Mary looked up reproachfully. “Funny! Why, I thought you loved it up here, dear. The only reason we took this place for the summer was because—”
“I like it,” Tom said hastily. “Mad about it. Lots of nice swells and things. Besides, it will be good for your heart.”
“But, Tom! We didn’t come here for me, we came here for you.”
“All right.”
“I thought you’d like it.”
“I do like it. What are you arguing about?”
“Dear, I’m not arguing. You know I can’t argue on account of my heart!”
Miss Nora Shane, the occupant of the fifth cottage along the lane, was facing the east. In order to paint a sunrise she had struggled out of bed at five o’clock, missed her breakfast, fought off the hordes of mosquitoes and black flies who mistook her paints for something edible, and acquired a patch of sunburn on the tip of her nose. As an added humiliation the dispirited sun on her easel looked exactly like the dispirited sun that had risen out of the lake.
“Photographic,” Miss Shane said bitterly. “Hellish.”
She rubbed a paint-smeared hand absently along her nose. It was a good nose, small and straight beneath its redness. Everything about Miss Shane, except the frown on her forehead, was good. She had sharp blue eyes and a curved red mouth. Her hair, hanging down her back in two thick plaits, was as straight and black and smooth as an Indian’s. She was tall and slim, and even when she was stripping a sunrise from its moorings her movements were graceful. “Lousy,” said Miss Shane, sternly self-critical. “Photographic.”
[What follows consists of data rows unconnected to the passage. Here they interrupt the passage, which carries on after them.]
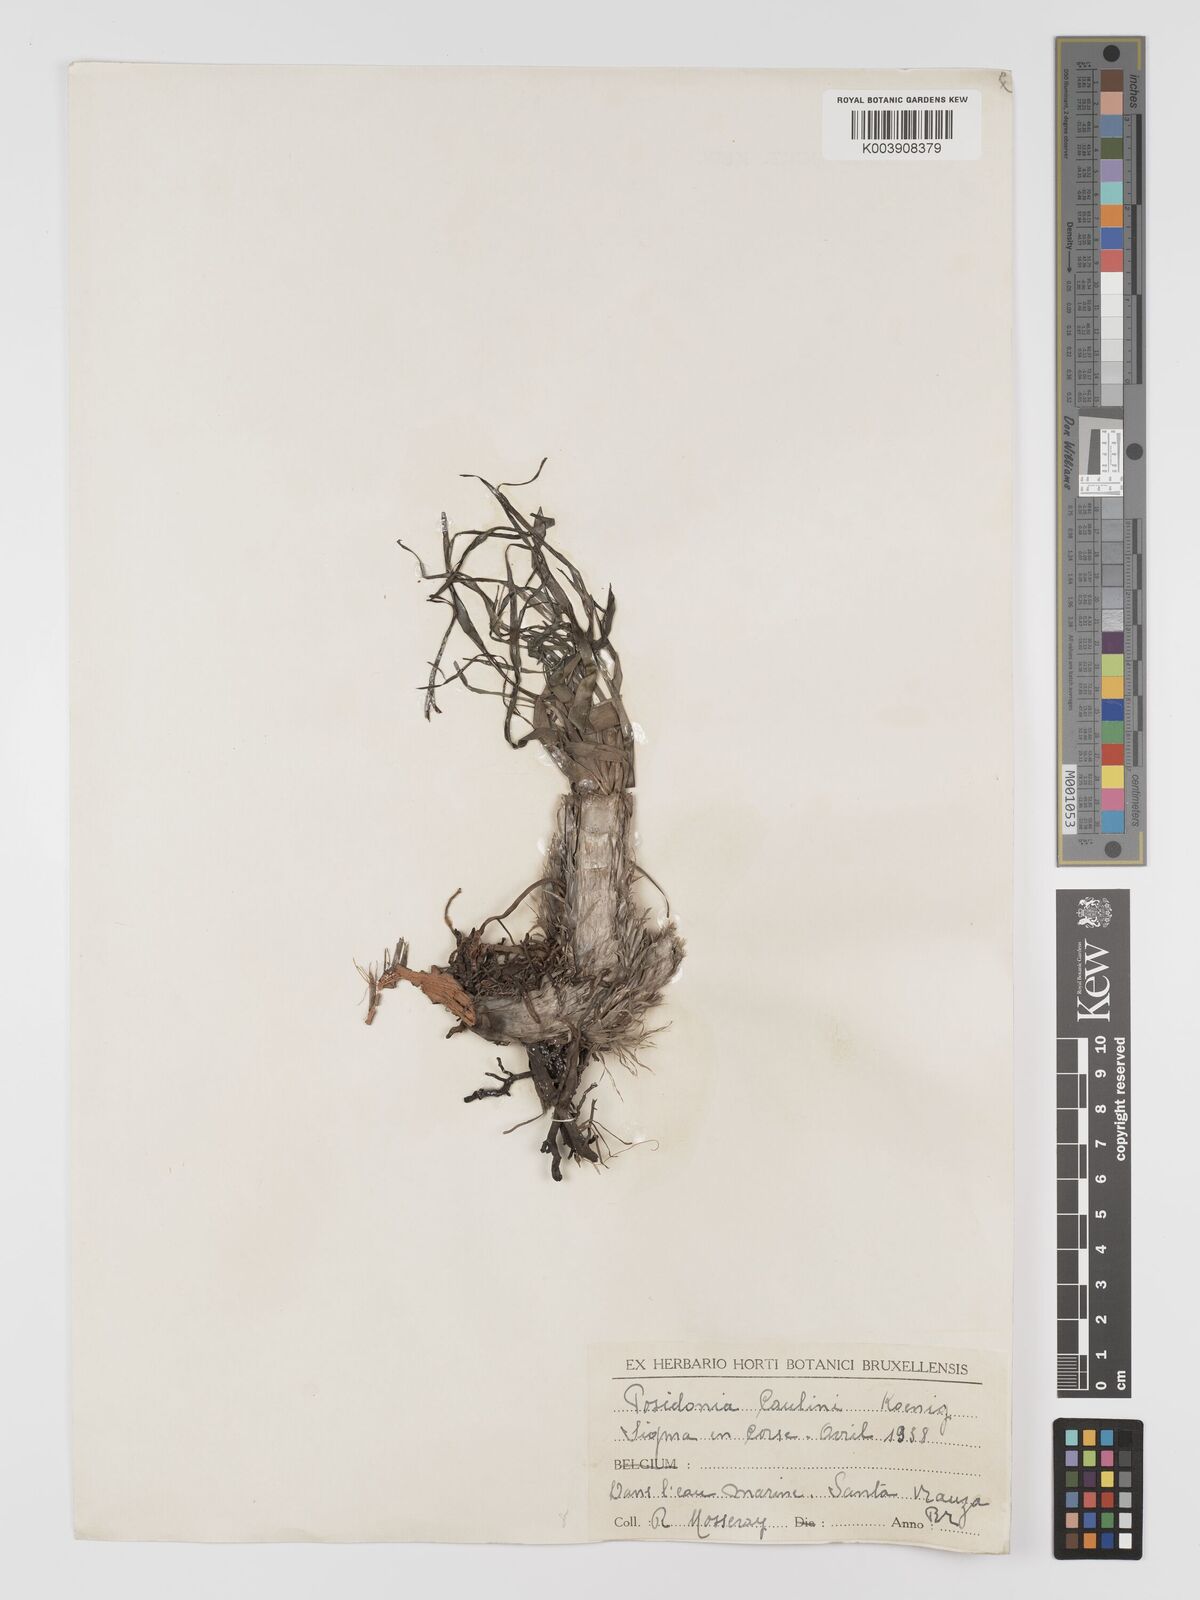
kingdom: Plantae
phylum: Tracheophyta
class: Liliopsida
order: Alismatales
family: Posidoniaceae
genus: Posidonia
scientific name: Posidonia
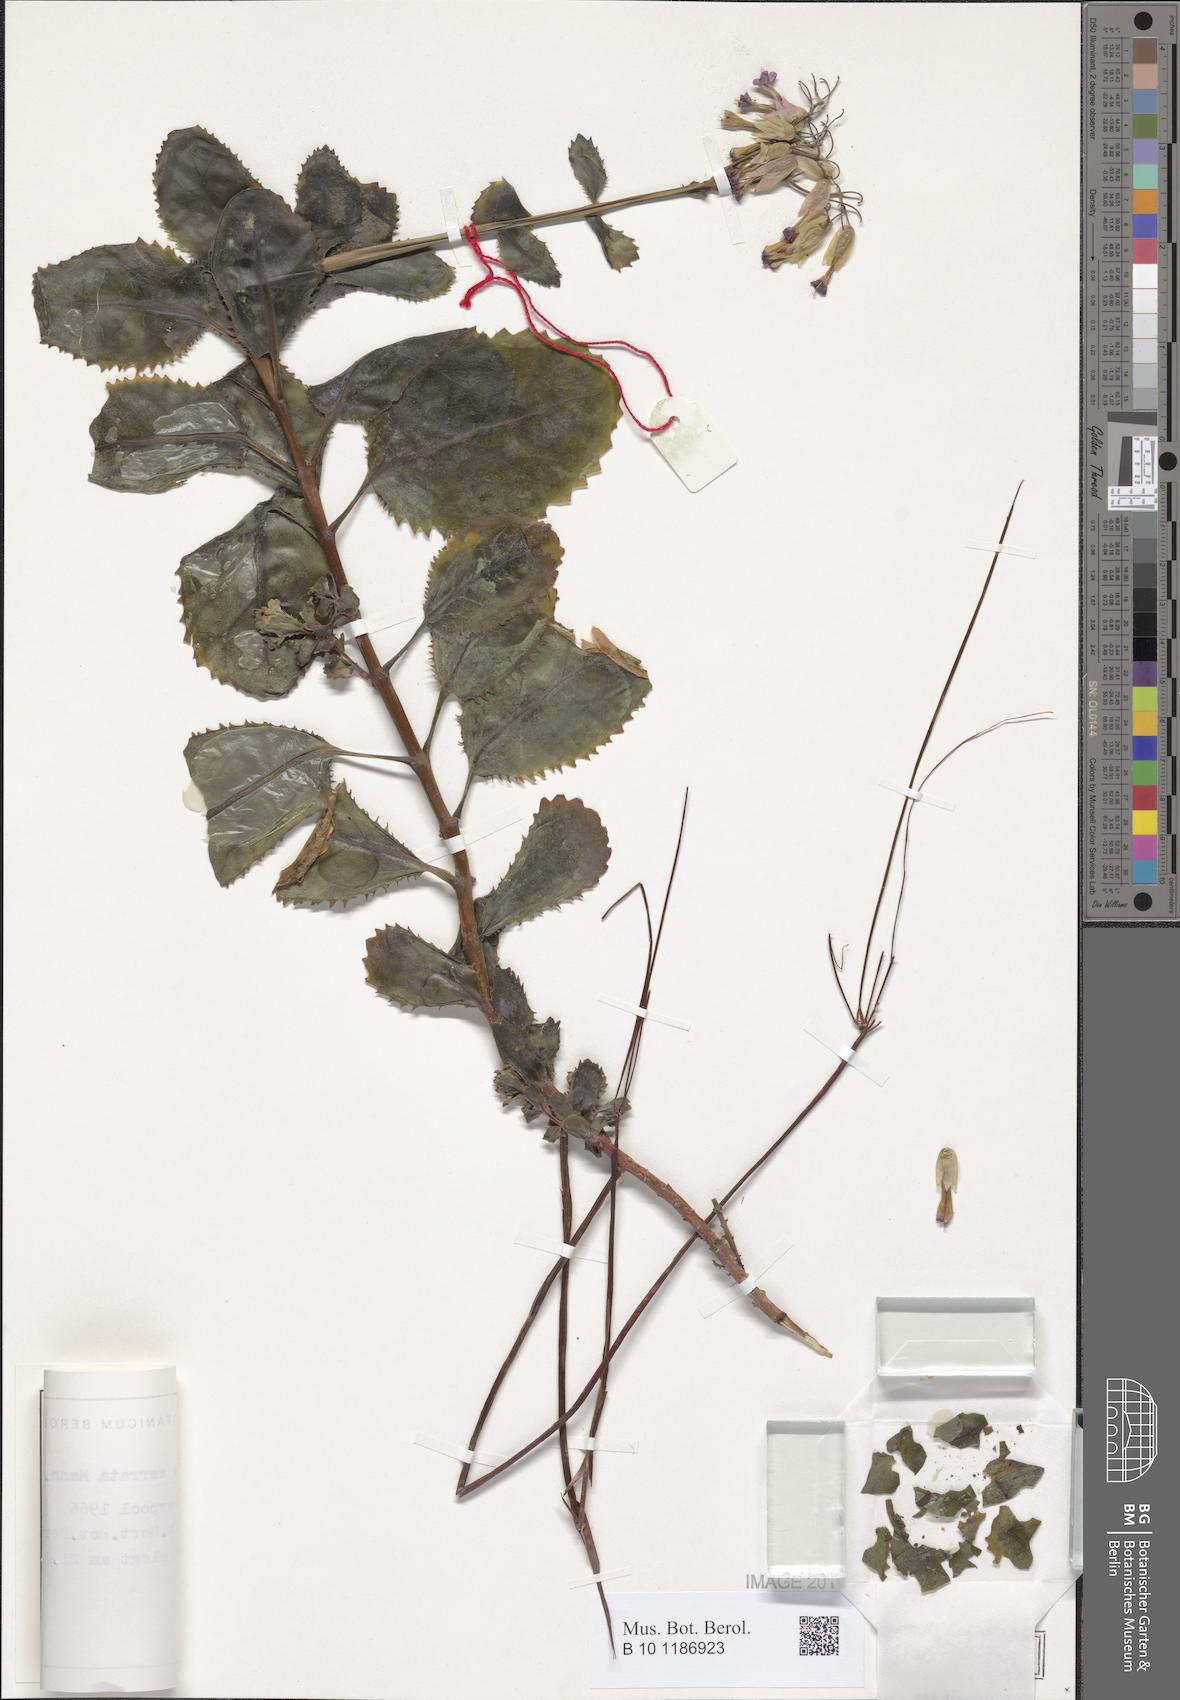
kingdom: Plantae
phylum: Tracheophyta
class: Magnoliopsida
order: Saxifragales
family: Crassulaceae
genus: Kalanchoe
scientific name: Kalanchoe serrata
For three full months Mr. Smith, who lived in the last cottage in the community, had eluded the efforts of all those who sought to penetrate his mystery. Since he rarely used the telephone Jennie Harris, the Littles’ general maid, could contribute nothing of interest about him. Since he had resisted the onslaught of Joan Frost, Hattie Brown was equally without knowledge. Even Miss Bonner’s field glasses merely revealed the fact that he went for a swim every morning at ten o’clock and was kind to his dog.
It was generally assumed, of course, that Smith was not his real name and that his horn-rimmed spectacles and his small black mustache were a disguise.
Although some of the residents resented the mystery, others, like Miss Emily Bonner, were grateful for the opportunity to speculate without fear of being contradicted by fact. Miss Bonner’s current opinion was that Mr. Smith was evading the police and that his dog had been stolen from an American millionaire and was being held for ransom. This belief was rapidly gaining on the “mad-scientist” theory of Miss Hattie Brown.
On the first of August Mr. Smith’s fortress remained unstormed, and he ate his breakfast in the exquisite privacy which he deserved.
Chapter Two
“I’m an airman,
I’m an airman,
I fly, fly, fly, fly, fly,
Up into the sky—”
The disembodied voice was floating out of the windows of the cottage between the Littles’ and the Frosts’. The most that could be said for the voice was that it was full of enthusiasm.
Miss Nora Shane heard it and was disposed to be critical. She set her campstool and easel on the ground, put her hand to her mouth, and yelled: “Oh, dry up! Dry up!”